▶ Selected excerpt:
********************

Why Android Testing is so Hard: Historical Edition

As a profession, we also tend to be abysmally ignorant of our own history.

David West, Object Thinking


Almost two years ago, I wrote a couple articles that attempted to answer the question, “Why is testing Android apps so hard?” In those posts, I suggested that the standard architecture of Android applications is what makes testing difficult. This explanation of the difficulty of testing android apps raises a deeper, more historical question: why did an architecture that makes testing difficult became the default way of building Android apps in the first place?

That’s the question I want to speculate about in this post. I think there were three things that contributed to a less-than-ideal testing situation on Android: performance concerns, confusion about the purpose of app component classes, and the newness of TDD and automated testing at the time of Android’s initial release.

Performance

To some extent, there’s an inverse relationship between testable code and performant code. As Michael Feathers points out, testable code requires layers of abstraction.

…one pervasive problem in legacy code bases is that there often aren’t any layers of abstraction; the most important code in the system often sits intermingled with low-level API calls. We’ve already seen how this can make testing difficult…1

Layers of abstraction, as Chet Haase points out, have a performance cost, a cost that we need to particularly aware of as Android developers:

If there is some section of code that is executed rarely…,but which would benefit from a clearer style, then a more traditional layer of abstraction could be the right decision. But if analysis shows that you are re-executing some code path often and causing lots of memory churn in the process, consider these strategies for avoiding excess allocations…2

Although “#perfmatters” in 2017, performance was a much larger concern when Android was first getting off the ground, which means that the design of the Android APIs and the early practices/architectures for building Android apps was extremely performance sensitive. Its possible that building the layers of abstraction to support testing just wasn’t practical in those days.

The first Android phone, the G1, had 192 MB of RAM and a 528MHZ processor. Obviously, we’ve come a long way since then, and in many cases, we can now afford the additional layers of abstraction that testability requires.

One of the more interesting things I’ve heard lately that indicates how heavily performance concerns weighed on the design of Android and on the early days of Android development in the trenches comes from Ficus Kirkpatrick, one of the founding members of the Android team, in a recent episode of Android Developers backstage:

…A lot these things like enums and this philosophy of extreme frugality when it comes to CPU cycles or memory…that’s an interesting lens to look at a lot the early Android decisions. I look at a lot of these engineers almost like they were raised during the depression and they learned to scrape the bottom of the pot.3

There’s a great discussion after this point in the podcast about the tradeoff between performance and development speed. Chet Haase and Tor Norbye push pretty hard on performance concerns while Ficus Fitzpatrick, who is now at Facebook, seems more sympathetic towards trading performance for development speed.

Who is right – or whether there was ultimately an unresolved disagreement in the end – doesn’t matter for our purposes. What matters is that their conversation, along with the hoopla about enums, shows clearly that the folks at Android are still very concerned about performance and this might make them less interested in promoting patterns whose abstractions have some performance overhead, even if that overhead facilitates testing.

********************

▶ Information supplied:
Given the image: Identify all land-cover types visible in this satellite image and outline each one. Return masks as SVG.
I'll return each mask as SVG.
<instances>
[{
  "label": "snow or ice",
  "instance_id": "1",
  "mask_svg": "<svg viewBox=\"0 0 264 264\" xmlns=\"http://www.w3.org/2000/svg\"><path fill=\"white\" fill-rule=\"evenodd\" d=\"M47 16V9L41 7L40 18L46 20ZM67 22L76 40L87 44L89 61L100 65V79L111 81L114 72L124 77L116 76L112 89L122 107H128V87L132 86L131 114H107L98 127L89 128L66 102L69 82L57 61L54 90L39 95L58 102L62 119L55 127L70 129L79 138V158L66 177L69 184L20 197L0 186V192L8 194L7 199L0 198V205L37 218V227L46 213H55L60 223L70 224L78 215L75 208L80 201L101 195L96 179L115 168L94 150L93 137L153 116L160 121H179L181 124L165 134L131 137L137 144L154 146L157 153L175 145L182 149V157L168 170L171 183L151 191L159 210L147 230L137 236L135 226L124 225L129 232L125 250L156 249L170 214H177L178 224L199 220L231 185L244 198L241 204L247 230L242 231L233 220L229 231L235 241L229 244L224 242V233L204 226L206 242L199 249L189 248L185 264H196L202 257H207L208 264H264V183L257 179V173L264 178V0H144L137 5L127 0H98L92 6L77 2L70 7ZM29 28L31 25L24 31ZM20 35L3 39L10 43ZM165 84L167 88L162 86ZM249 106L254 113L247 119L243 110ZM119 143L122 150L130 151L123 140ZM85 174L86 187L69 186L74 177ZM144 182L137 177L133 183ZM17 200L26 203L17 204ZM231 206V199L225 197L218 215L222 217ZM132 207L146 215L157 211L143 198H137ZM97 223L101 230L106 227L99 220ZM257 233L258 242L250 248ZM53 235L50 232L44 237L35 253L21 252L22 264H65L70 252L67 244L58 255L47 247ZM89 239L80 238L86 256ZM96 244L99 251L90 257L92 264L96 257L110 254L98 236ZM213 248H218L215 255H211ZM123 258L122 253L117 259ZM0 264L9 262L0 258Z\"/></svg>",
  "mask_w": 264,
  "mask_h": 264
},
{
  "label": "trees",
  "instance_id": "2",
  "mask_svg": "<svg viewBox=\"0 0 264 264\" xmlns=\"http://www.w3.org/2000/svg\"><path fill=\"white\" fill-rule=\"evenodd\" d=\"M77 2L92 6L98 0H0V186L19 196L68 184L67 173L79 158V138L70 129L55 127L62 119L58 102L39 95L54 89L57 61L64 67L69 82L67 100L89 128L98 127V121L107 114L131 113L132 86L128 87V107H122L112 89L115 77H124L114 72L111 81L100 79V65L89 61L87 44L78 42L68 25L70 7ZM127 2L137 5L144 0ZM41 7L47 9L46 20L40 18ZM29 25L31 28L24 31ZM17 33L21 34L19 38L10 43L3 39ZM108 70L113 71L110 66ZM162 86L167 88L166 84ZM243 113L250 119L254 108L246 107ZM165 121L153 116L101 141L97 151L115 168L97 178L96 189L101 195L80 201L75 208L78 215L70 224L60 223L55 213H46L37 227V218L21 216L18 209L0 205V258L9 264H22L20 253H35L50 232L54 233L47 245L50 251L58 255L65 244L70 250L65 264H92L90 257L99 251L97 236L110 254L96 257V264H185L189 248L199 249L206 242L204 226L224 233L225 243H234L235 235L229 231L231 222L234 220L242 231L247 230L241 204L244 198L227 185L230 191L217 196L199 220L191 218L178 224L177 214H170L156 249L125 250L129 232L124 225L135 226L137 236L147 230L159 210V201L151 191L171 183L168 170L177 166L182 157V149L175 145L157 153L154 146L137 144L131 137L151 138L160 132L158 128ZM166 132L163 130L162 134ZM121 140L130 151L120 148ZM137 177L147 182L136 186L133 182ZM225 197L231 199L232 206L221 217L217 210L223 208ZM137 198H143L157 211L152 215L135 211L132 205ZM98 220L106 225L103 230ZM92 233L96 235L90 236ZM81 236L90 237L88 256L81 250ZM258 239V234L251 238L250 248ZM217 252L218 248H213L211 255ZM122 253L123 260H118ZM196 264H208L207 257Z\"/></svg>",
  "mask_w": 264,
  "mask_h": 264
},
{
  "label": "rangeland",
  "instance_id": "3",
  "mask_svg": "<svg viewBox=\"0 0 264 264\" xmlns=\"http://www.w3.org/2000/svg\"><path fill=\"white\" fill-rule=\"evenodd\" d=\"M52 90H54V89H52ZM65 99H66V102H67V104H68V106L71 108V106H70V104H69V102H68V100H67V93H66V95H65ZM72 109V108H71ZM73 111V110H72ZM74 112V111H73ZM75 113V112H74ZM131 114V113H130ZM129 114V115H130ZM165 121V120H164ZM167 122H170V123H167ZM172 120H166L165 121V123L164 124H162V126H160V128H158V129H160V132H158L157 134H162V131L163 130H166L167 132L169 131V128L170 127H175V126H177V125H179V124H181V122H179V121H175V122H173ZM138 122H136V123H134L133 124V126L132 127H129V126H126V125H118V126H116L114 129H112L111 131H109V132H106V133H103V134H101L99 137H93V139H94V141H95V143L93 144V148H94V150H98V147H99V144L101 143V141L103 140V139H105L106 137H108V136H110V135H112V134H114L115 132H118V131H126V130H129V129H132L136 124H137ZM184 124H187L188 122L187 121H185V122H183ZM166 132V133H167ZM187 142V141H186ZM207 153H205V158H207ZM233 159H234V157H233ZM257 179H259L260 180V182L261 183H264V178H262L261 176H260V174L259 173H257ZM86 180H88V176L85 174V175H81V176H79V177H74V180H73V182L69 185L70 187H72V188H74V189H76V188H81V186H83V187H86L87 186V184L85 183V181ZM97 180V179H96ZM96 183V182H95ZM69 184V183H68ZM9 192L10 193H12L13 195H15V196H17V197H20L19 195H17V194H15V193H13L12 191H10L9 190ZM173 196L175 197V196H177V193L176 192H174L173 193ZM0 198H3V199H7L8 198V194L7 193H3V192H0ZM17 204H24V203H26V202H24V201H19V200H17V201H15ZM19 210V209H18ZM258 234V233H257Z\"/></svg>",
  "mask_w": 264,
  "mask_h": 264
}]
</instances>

********************

▶ Questions to answer:
• 1. Translate this sentence from the essay on Android testing into French: "Obviously, we’ve come a long way since then, and in many cases, we can now afford the additional layers of abstraction that testability requires."
• 2. Carry on the essay on Android testing, starting after its last sentence.
None of the items are needed for this work.

▶ Numbered answers:
• 1. De toute évidence, nous avons fait beaucoup de chemin depuis, et dans bien des cas, nous pouvons désormais nous permettre les couches d'abstraction supplémentaires qu'exige la testabilité.

• 2.
Misunderstanding Android Components

Another reason that the testing situation on Android is so bad may be that we’ve fundamentally misunderstood the purpose of Android’s app component classes (viz., Activity, Service, BroadcastReceiver, and ContentProvider). For a long time, I thought that these classes were supposed to facilitate application development. Not so, says Diane Hackborne:

…With its Java language APIs and fairly high-level concepts, it can look like a typical application framework that is there to say how applications should be doing their work. But for the most part, it is not.

It is probably better to call the core Android APIs a “system framework.” For the most part, the platform APIs we provide are there to define how an application interacts with the operating system; but for anything going on purely within the app, these APIs are often just not relevant.

This same idea gets reiterated by Chet Haase in his Developing for Android medium blog post series:

Application components (activities, services, providers, receivers) are interfaces for your application to interact with the operating system; don’t take them as a recommendation of the facilities you should architect your entire application around.4

I think by know its well-known that putting logic in activities and other app component classes makes testing difficult because of the lack of proper dependency injection. Because many of us believed that we were supposed to be building our applications around these components, we over-used them, worsening the testability situation in our apps.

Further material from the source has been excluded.